FOR THE 11th month in a row, manufacturing in China contracted in September. The HSBC Flash China manufacturing purchasing managers’ index (PMI) slowed and the world’s second-largest economy is on track for a seventh successive quarter of slower growth.
The PMI showed activity stabilised in September after hitting a nine-month low in August, with the headline reading ticking up to 47.8 from 47.6 last month, but the index has been below 50 for nearly a year now, and that has analysts worried that a hard landing could still be in the offing.
“China’s manufacturing growth is still slowing, but the pace of slowdown is stabilising. Manufacturing activities remain lacklustre, thanks to weak new business flows and a longer than expected destocking process,” according to Qu Hongbin, chief economist for China at HSBC.
Many economists have lowered their forecasts for China after weak July and August data, with full year growth expected to drop below 8 per cent for the first time since 1999.
“Today’s flash manufacturing PMI from HSBC and Markit provides signs of stabilisation in China’s economy but not of recovery,” Capital Economics analysts Wang Qinwei and Mark Williams wrote in a research note.
“These figures have strengthened our conviction that economic momentum is stabilising, but the current level of new orders does not point to an imminent rebound. With today’s euro-zone flash PMI extremely weak, expectations for a pick-up led by global demand should be low,” they said.
Trade figures are also poor, as rising inflation in China and the debt crisis in Europe weighs on exports. China’s exports increased by 2.7 per cent year-on-year in August, up from one per cent in the previous month but still below the three per cent forecast.
“Because of the continuing global economic downturn, China will see weaker external demand in the next few months of this year than it had seen in the first eight months,” said Ministry of Commerce spokesman Shen Danyang said.
“Although faced with a mountain of difficulties, we will still try to achieve our goal of having trade increase by 10 per cent, which we had set at the beginning of this year.”

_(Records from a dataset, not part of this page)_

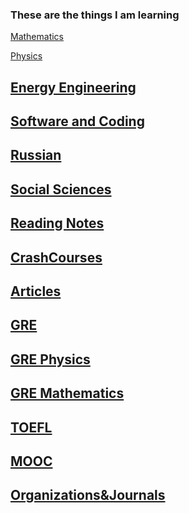 ### These are the things I am learning ###

[Mathematics](https://github.com/AAAlimjan/ComingBack/tree/master/Mathematics) 

[Physics](https://github.com/AAAlimjan/stuff2019/tree/master/Physics) 

## [Energy Engineering](https://github.com/AAAlimjan/ComingBack/tree/master/EnergyEngineering)

## [Software and Coding](https://github.com/AAAlimjan/ComingBack/tree/master/Coding) 

## [Russian](https://github.com/AAAlimjan/ComingBack/tree/master/Studying%20Russian)

## [Social Sciences](https://github.com/AAAlimjan/ComingBack/tree/master/Social%20Sciences) 

## [Reading Notes](https://github.com/AAAlimjan/ComingBack/tree/master/Reading%20Challenge) 

## [CrashCourses](https://github.com/AAAlimjan/ComingBack/tree/master/CrashCourses) 

## [Articles](https://github.com/AAAlimjan/ComingBack/tree/master/Writings) 

## [GRE](https://github.com/AAAlimjan/ComingBack/tree/master/GRE) 

## [GRE Physics](https://github.com/AAAlimjan/ComingBack/tree/master/GRE%20Physics) 

## [GRE Mathematics](https://github.com/AAAlimjan/ComingBack/tree/master/GRE%20Mathematics)  

## [TOEFL](https://github.com/AAAlimjan/Study-Notes-2019/tree/master/TOEFL) 

## [MOOC](https://github.com/AAAlimjan/Study-Notes-2019/tree/master/MOOC)

## [Organizations&Journals](https://github.com/AAAlimjan/Study-Notes-2019/tree/master/Organizations%20&%20Journals)
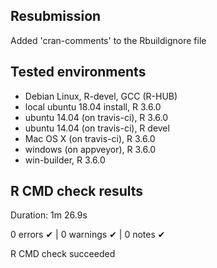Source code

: 
## Resubmission

Added 'cran-comments' to the Rbuildignore file

## Tested environments

- Debian Linux, R-devel, GCC (R-HUB)
- local ubuntu 18.04 install, R 3.6.0
- ubuntu 14.04 (on travis-ci), R 3.6.0
- ubuntu 14.04 (on travis-ci), R devel
- Mac OS X (on travis-ci), R 3.6.0
- windows (on appveyor), R 3.6.0
- win-builder, R 3.6.0

## R CMD check results

Duration: 1m 26.9s

0 errors ✔ | 0 warnings ✔ | 0 notes ✔

R CMD check succeeded
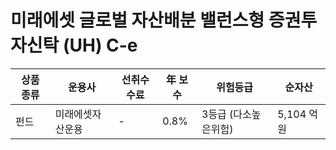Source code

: # 미래에셋 글로벌 자산배분 밸런스형 증권투자신탁 (UH) C-e

| 상품 종류 | 운용사 | 선취수수료 | 年 보수 | 위험등급 | 순자산 |
|---|---|---|---|------|---|
| 펀드 | 미래에셋자산운용 | - | 0.8% | 3등급 (다소높은위험) | 5,104 억원 |
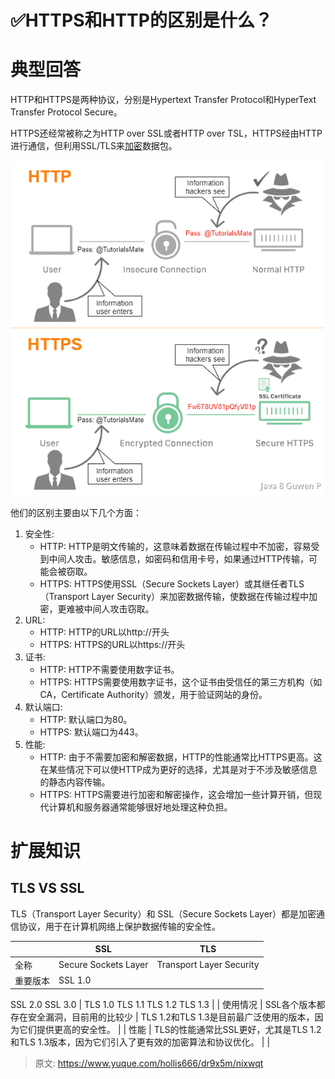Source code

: # ✅HTTPS和HTTP的区别是什么？


# 典型回答
HTTP和HTTPS是两种协议，分别是Hypertext Transfer Protocol和HyperText Transfer Protocol Secure。

HTTPS还经常被称之为HTTP over SSL或者HTTP over TSL，HTTPS经由HTTP进行通信，但利用SSL/TLS来[加密](https://zh.wikipedia.org/wiki/%E5%8A%A0%E5%AF%86)数据包。

![HTTP Vs HTTPS (www.tutorialsmate.com).png](./img/yM8fHPfaSpdqd4aj/1698481085767-925e51fd-a290-4357-acbc-9f4bca16906c-056826.png)

他们的区别主要由以下几个方面：

1. 安全性:
   - HTTP: HTTP是明文传输的，这意味着数据在传输过程中不加密，容易受到中间人攻击。敏感信息，如密码和信用卡号，如果通过HTTP传输，可能会被窃取。
   - HTTPS: HTTPS使用SSL（Secure Sockets Layer）或其继任者TLS（Transport Layer Security）来加密数据传输，使数据在传输过程中加密，更难被中间人攻击窃取。
2. URL:
   - HTTP: HTTP的URL以http://开头
   - HTTPS: HTTPS的URL以https://开头
3. 证书:
   - HTTP: HTTP不需要使用数字证书。
   - HTTPS: HTTPS需要使用数字证书，这个证书由受信任的第三方机构（如CA，Certificate Authority）颁发，用于验证网站的身份。
4. 默认端口:
   - HTTP: 默认端口为80。
   - HTTPS: 默认端口为443。
5. 性能:
   - HTTP: 由于不需要加密和解密数据，HTTP的性能通常比HTTPS更高。这在某些情况下可以使HTTP成为更好的选择，尤其是对于不涉及敏感信息的静态内容传输。
   - HTTPS: HTTPS需要进行加密和解密操作，这会增加一些计算开销，但现代计算机和服务器通常能够很好地处理这种负担。


# 扩展知识


## TLS VS SSL

TLS（Transport Layer Security）和 SSL（Secure Sockets Layer）都是加密通信协议，用于在计算机网络上保护数据传输的安全性。

|  | SSL | TLS |
| --- | --- | --- |
| 全称 | Secure Sockets Layer | Transport Layer Security |
| 重要版本 | SSL 1.0
SSL 2.0
SSL 3.0 | TLS 1.0
TLS 1.1
TLS 1.2
TLS 1.3 |
| 使用情况 | SSL各个版本都存在安全漏洞，目前用的比较少 | TLS 1.2和TLS 1.3是目前最广泛使用的版本，因为它们提供更高的安全性。 |
| 性能 | TLS的性能通常比SSL更好，尤其是TLS 1.2和TLS 1.3版本，因为它们引入了更有效的加密算法和协议优化。 |  |



> 原文: <https://www.yuque.com/hollis666/dr9x5m/nixwqt>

But most analysts believe that weak demand in the domestic market and overseas means China is likely to fall short of this target.
“China will definitely not achieve its 10 per cent goal, given that its foreign trade proceeded slowly in the first half of the year and the prospects are dim for the second half,” said Li Xunlei, deputy CEO and chief economist at Haitong Securities in Shanghai. “And we maintain our prediction that the country’s foreign trade will increase by about 9 per cent year-on-year in 2012.”
Xiang Songzuo, chief economist of the Agricultural Bank of China, was even more bearish, reckoning that China’s foreign trade will increase by less than 7 per cent in 2012.
China’s trade with the EU, its chief trade partner, declined by 1.9 per cent year-on-year in the first eight months of 2012 and its trade with Japan decreased by 14 per cent in the same period, according to the commerce ministry.
The investment banks remain upbeat that China should recover in the fourth quarter, although expectations are fading that
there will be another stimulus plan like the four-trillion yuan (€490 billion) scheme of four years ago.
A better real estate market and decent price/earnings ratios in the stock markets are causes for optimism that China’s economy will reach 7.5 per cent GDP growth in 2012, Gao Ting, managing director of UBS Securities, told the China Daily.